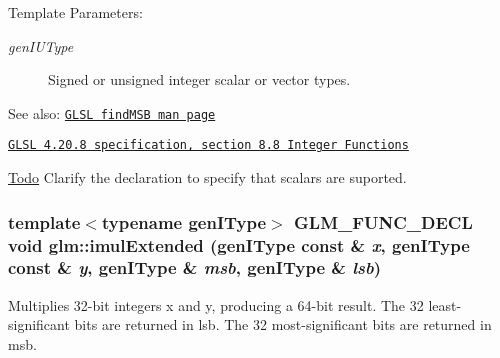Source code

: \begin{Desc}
\item[Template Parameters:]
\begin{description}
\item[{\em genIUType}]Signed or unsigned integer scalar or vector types.\end{description}
\end{Desc}
\begin{Desc}
\item[See also:]\href{http://www.opengl.org/sdk/docs/manglsl/xhtml/findMSB.xml}{\tt GLSL findMSB man page} 

\href{http://www.opengl.org/registry/doc/GLSLangSpec.4.20.8.pdf}{\tt GLSL 4.20.8 specification, section 8.8 Integer Functions}\end{Desc}
\begin{Desc}
\item[\hyperlink{todo__todo000047}{Todo}]Clarify the declaration to specify that scalars are suported. \end{Desc}
\hypertarget{group__core__func__integer_g2f837b25b019b4dfacc4091a3a45c4b9}{
\subsubsection[imulExtended]{\setlength{\rightskip}{0pt plus 5cm}template$<$typename genIType$>$ GLM\_\-FUNC\_\-DECL void glm::imulExtended (genIType const \& {\em x}, \/  genIType const \& {\em y}, \/  genIType \& {\em msb}, \/  genIType \& {\em lsb})}}
\label{group__core__func__integer_g2f837b25b019b4dfacc4091a3a45c4b9}


Multiplies 32-bit integers x and y, producing a 64-bit result. The 32 least-significant bits are returned in lsb. The 32 most-significant bits are returned in msb.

ABOUT THIS EXERCISE:
Could you print the whole listing again, exactly, leaving the pictures out?

EXERCISE ANSWER:
Source code

: \begin{Desc}
\item[Template Parameters:]
\begin{description}
\item[{\em genIUType}]Signed or unsigned integer scalar or vector types.\end{description}
\end{Desc}
\begin{Desc}
\item[See also:]\href{http://www.opengl.org/sdk/docs/manglsl/xhtml/findMSB.xml}{\tt GLSL findMSB man page} 

\href{http://www.opengl.org/registry/doc/GLSLangSpec.4.20.8.pdf}{\tt GLSL 4.20.8 specification, section 8.8 Integer Functions}\end{Desc}
\begin{Desc}
\item[\hyperlink{todo__todo000047}{Todo}]Clarify the declaration to specify that scalars are suported. \end{Desc}
\hypertarget{group__core__func__integer_g2f837b25b019b4dfacc4091a3a45c4b9}{
\subsubsection[imulExtended]{\setlength{\rightskip}{0pt plus 5cm}template$<$typename genIType$>$ GLM\_\-FUNC\_\-DECL void glm::imulExtended (genIType const \& {\em x}, \/  genIType const \& {\em y}, \/  genIType \& {\em msb}, \/  genIType \& {\em lsb})}}
\label{group__core__func__integer_g2f837b25b019b4dfacc4091a3a45c4b9}


Multiplies 32-bit integers x and y, producing a 64-bit result. The 32 least-significant bits are returned in lsb. The 32 most-significant bits are returned in msb.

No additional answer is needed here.